Stefania is originally from the colorful region of Puglia in southern Italy. But when she was granted a scholarship to study abroad, she randomly ticked a box on her application form, and as a result, she was soon settling down in sunny Barcelona. Andreu, who has both Portuguese and Catalan blood running through his veins, settled in the city with his family in 1986. The story of this international and entrepreneurial couple was finally initiated when a common denominator – their work as event planners – brought them together. A year later, a passion for gastronomy and culture had become an evident part of their lives and In (Andreu) & Out (Stefania) Barcelona was born. We chatted with the two to find out more about their blog, the gastronomic scene of Barcelona and naturally, to learn about the Barcelona Foodie Guide.
Could you tell us a bit more about your blog In&Out Barcelona and your vision behind it?
In&Out Barcelona is your blog if you are looking for a sincere reading; if you are interested on food trends of the city; and if you are looking for places with soul, young and independent chefs and entrepreneurs.
A lot of things have changed from the early beginnings of the blog when we took photos with our mobiles, but the essence is the same: we write about bars, restaurants and events, which all contribute in building a better world because their view is innovative or romantically traditional.
You have also co-written a book about Barcelona’s best independent restaurants, cafés and bars. How did the idea for the Barcelona Foodie Guide come about? What was your motivation and inspiration as a team?
The idea of these guides – The Ultimate Barcelona Foodie Guide and 24 Hour Foodie People –came from Marta Garreta of Lamaga Comunica. This young and fresh communication agency was proposing O Lo Comes O Lo Dejas and us to identify the top independent and innovative bars, restaurants and food trucks of Barcelona – they trusted our criteria, and we decided to include our very favorites in these two guides. As food bloggers, Serge and Laura from O Lo Comes O Lo Dejas and Andreu and myself are familiar with a lot of nice places in the city, so it was easy to write and shoot our top, as well as transmit their concept.
We are really proud of the guides as they, indeed, are demonstrating the fact that collaboration is the key in building new projects and in promoting independent talents.
How do you perceive Barcelona’s gastronomic scene at the moment, and what have been some of the most significant changes over the past few years?
Variety is maybe the most adequate word to describe Barcelona’s gastronomic scene. We have some great and famous chefs whose talent is recognized all over the world and a new wave of young entrepreneurs who are willing to bring something new to the city.
Just consider Onna Coffee or Satan’s Coffee Corner; it was impossible to think about speciality coffeeshops many years ago.

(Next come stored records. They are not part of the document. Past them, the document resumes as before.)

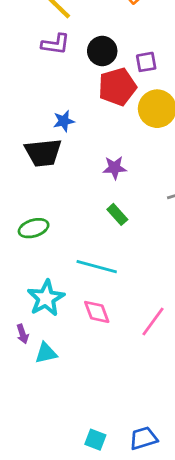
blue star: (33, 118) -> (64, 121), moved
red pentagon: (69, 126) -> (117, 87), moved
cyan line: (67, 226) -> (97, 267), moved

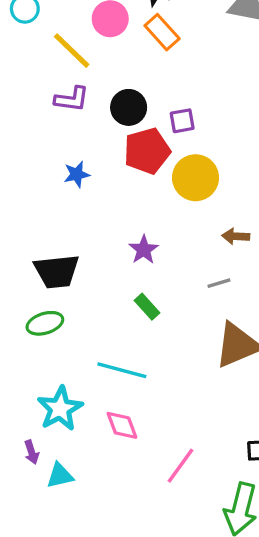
blue star: (64, 121) -> (77, 174), moved
black trapezoid: (43, 153) -> (57, 271), moved
purple star: (115, 168) -> (144, 250), turned -30
pink line: (153, 322) -> (180, 466), moved

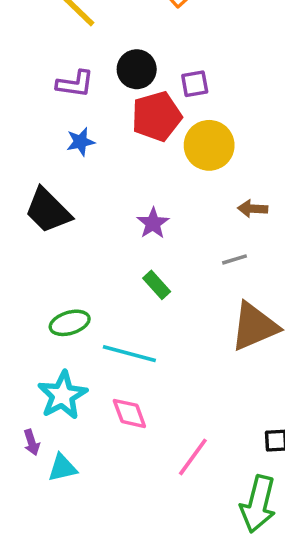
purple L-shape: (72, 99) -> (75, 84), moved
black trapezoid: (57, 271) -> (48, 211), moved, turned 51
green ellipse: (45, 323) -> (70, 323), moved

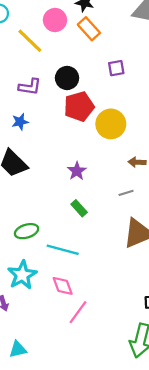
purple square: (195, 84) -> (116, 68), moved
blue star: (81, 142) -> (20, 122), moved
pink line: (193, 457) -> (78, 312), moved
cyan triangle: (62, 468) -> (18, 349), moved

Or take a look at Hiro and his incredible Ramen or Laura Veraguas and her concerns about respect of nature and food or the professionalism of several food trucks like Caravan Made or Eureka. Actually, in our first guide – The Ultimate Foodie Guide – we only included five food trucks as the best ones to describe this phenomenon in Barcelona.

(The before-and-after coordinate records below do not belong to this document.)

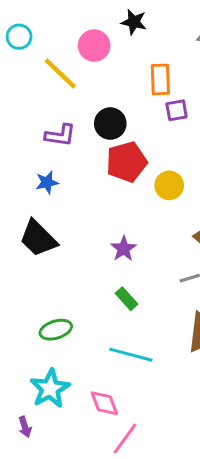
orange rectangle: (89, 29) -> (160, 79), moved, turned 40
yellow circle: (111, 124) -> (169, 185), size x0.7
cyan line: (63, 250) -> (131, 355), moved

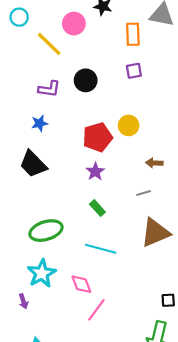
orange rectangle: (160, 79) -> (133, 34), moved
red pentagon: (126, 162) -> (97, 137), moved
green ellipse: (56, 330) -> (46, 231), size x1.4

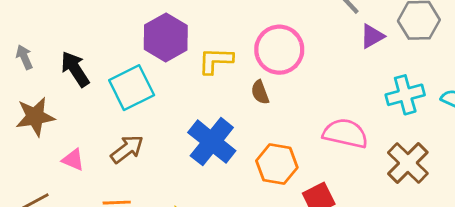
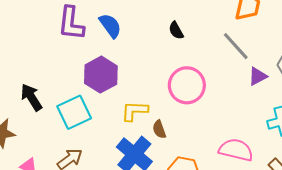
yellow L-shape: (216, 61) -> (134, 111), moved
brown semicircle: (260, 92) -> (159, 129), moved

There are many good (and terrible) restaurants in Barcelona – what is the most important thing for you guys when going about choosing a place to eat and drink ?
For us, the most important thing is quality of food and honesty towards what you are offering to your clients and towards your professional role. And last but not least, the service. There are too many places where the staff is not professional at all – they might not be trained and do not transmit any good feelings.
Having said this, thanks to the two guides we’ve had the pleasure of working with, we have been in touch with a lot of young chefs as well as coffee and ice cream makers with small businesses – people with big projects and big hearts; these are the places where we want to be.
There are several publications and guides about Barcelona’s gastronomic scene – tell us what makes the 24 Hour Foodie People special?
No money has exchanged hands for the restaurants and cafés to be featured in the guides. All you can see and read there is because we wanted the places to be featured. We are proud to be different in this specific way from many other guides and blogs.
Our last guide, 24 Hour Foodie People, has been compiled according to the moment of a day: coffee (only specialty coffeeshops), lunch, snack, afterwork and dinner. Basically, you can choose your best moment to taste Barcelona, and this is also quite unique.
And of course, the design by Lamaga is very attractive, and the pictures by O Lo Comes O Lo Dejas and In&Out Barcelona make the 24 Hour Foodie People everything else but boring!
We have also included a map in there so you can easily find places, trace your tour and take the guide with you since it comes in pocket size.
Who is the chef you would most like to have dinner with?
Stefania: Hiro of Ramen Ya Hiro.
Andreu: Marc and Raquel of Casa Xica.